Available data Start Marker

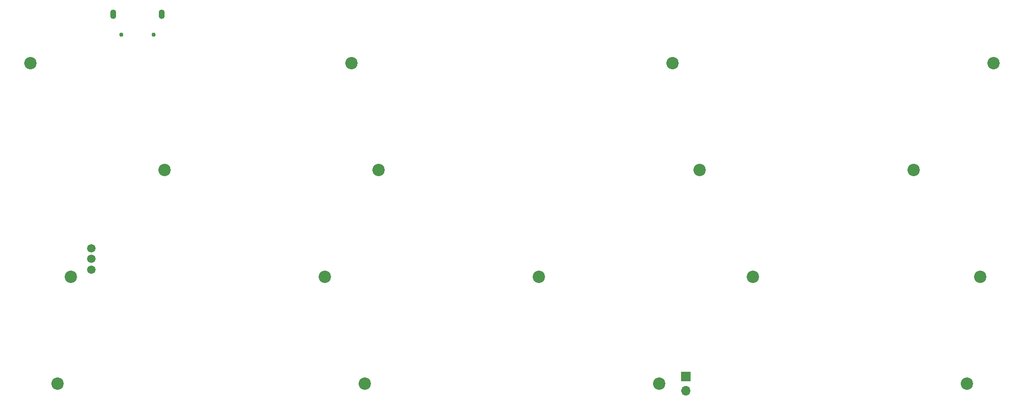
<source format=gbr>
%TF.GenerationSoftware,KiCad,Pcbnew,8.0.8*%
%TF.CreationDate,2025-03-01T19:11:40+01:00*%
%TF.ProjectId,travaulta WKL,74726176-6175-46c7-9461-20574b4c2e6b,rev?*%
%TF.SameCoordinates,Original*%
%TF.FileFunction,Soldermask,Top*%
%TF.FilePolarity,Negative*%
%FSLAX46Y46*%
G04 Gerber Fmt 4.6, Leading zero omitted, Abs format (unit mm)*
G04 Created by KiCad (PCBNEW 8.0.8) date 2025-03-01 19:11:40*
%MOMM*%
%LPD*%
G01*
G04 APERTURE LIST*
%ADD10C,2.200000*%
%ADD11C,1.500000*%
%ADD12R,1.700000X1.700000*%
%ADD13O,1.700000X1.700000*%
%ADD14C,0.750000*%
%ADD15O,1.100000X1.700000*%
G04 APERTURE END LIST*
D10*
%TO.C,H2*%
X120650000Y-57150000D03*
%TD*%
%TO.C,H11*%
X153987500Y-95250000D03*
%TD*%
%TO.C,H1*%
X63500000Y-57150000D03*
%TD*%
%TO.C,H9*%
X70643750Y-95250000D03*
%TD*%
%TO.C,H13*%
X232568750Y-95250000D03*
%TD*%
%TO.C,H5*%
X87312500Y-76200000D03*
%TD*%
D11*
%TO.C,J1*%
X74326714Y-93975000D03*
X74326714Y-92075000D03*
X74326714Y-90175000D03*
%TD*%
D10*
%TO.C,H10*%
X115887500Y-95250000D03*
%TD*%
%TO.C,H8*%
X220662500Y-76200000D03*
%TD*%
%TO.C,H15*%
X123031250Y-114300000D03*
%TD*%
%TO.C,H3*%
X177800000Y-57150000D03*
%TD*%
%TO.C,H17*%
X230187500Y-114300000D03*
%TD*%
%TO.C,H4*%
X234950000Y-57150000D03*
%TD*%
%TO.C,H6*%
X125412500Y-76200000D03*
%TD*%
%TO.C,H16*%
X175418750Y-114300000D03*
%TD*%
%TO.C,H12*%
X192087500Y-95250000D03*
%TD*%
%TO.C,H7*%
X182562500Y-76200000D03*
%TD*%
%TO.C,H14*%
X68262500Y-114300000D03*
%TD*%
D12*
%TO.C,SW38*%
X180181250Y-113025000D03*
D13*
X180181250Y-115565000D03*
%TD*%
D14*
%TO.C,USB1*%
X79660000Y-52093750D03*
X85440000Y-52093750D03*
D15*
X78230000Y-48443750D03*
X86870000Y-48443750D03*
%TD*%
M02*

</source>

Available data End Marker
Available data Start Marker

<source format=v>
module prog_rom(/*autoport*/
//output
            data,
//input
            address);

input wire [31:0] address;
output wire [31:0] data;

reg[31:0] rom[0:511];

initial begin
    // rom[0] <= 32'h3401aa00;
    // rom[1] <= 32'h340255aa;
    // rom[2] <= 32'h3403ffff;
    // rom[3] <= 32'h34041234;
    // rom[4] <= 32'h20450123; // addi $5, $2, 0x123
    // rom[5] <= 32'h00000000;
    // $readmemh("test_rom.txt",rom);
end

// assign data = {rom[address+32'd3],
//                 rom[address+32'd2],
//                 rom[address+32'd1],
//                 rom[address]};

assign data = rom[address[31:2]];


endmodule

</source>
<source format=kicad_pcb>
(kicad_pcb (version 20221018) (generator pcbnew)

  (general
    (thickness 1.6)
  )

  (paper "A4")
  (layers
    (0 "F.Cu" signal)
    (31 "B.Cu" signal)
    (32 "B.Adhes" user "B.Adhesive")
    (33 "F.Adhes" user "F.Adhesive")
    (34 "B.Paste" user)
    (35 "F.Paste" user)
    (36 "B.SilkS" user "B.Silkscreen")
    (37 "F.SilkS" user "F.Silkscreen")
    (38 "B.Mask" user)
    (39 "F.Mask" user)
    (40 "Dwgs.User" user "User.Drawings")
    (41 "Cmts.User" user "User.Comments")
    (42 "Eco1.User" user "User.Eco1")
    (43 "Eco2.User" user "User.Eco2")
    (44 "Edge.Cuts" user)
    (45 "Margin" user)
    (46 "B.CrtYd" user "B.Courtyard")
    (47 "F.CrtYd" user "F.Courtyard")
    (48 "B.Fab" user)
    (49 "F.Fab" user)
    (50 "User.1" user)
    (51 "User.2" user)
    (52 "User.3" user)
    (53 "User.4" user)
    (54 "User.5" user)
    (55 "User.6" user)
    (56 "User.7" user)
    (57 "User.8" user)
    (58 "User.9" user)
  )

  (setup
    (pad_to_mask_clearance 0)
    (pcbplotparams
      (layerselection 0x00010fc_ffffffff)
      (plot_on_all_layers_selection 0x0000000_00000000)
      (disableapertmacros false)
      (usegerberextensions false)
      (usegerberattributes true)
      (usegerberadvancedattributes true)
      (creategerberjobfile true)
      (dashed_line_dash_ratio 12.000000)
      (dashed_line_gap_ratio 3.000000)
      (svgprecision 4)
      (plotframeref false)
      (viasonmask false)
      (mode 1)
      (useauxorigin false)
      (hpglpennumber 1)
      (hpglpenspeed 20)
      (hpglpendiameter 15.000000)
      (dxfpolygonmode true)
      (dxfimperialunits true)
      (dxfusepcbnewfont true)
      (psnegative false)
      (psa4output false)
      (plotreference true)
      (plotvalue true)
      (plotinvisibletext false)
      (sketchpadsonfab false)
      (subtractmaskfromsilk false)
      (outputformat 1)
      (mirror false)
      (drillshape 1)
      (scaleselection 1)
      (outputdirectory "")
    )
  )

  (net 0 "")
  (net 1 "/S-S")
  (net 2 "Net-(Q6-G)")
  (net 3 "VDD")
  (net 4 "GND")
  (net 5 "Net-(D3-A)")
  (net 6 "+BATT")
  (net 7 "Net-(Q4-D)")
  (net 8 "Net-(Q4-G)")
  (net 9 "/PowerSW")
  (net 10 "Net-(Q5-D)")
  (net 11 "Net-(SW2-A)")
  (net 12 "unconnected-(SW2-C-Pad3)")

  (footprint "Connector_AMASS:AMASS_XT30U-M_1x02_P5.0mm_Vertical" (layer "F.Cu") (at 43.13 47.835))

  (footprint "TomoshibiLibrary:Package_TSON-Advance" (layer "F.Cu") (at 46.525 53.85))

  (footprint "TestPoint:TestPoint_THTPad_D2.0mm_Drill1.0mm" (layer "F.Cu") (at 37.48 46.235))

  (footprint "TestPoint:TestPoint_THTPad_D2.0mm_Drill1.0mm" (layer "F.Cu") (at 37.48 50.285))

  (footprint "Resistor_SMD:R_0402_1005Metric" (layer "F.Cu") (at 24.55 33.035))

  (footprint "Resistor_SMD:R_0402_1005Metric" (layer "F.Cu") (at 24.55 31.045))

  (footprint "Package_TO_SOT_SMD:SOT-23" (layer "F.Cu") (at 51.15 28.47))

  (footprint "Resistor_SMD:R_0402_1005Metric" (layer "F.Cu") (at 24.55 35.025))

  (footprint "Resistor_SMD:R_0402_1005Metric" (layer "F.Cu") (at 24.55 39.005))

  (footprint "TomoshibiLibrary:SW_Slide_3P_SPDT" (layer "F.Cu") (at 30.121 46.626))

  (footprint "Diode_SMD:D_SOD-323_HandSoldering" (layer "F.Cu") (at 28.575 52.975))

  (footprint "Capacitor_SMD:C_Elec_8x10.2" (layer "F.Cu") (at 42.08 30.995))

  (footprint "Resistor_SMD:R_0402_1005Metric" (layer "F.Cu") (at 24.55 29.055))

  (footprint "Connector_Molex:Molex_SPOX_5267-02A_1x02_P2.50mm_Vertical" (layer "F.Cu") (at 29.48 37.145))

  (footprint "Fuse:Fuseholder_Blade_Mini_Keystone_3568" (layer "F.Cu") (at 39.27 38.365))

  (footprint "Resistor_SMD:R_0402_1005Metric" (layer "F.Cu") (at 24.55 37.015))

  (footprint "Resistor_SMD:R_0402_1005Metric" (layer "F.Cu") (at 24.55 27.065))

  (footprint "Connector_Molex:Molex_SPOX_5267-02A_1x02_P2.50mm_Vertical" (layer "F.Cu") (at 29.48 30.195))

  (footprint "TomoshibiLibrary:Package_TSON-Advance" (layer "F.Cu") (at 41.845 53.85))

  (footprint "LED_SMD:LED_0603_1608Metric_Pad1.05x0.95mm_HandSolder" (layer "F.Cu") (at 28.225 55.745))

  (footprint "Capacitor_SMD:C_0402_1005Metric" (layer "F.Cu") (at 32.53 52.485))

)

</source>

Available data End Marker

Find every line in the records that has the word "TestPoint". Copy those lines.

  (footprint "TestPoint:TestPoint_THTPad_D2.0mm_Drill1.0mm" (layer "F.Cu") (at 37.48 46.235))
  (footprint "TestPoint:TestPoint_THTPad_D2.0mm_Drill1.0mm" (layer "F.Cu") (at 37.48 50.285))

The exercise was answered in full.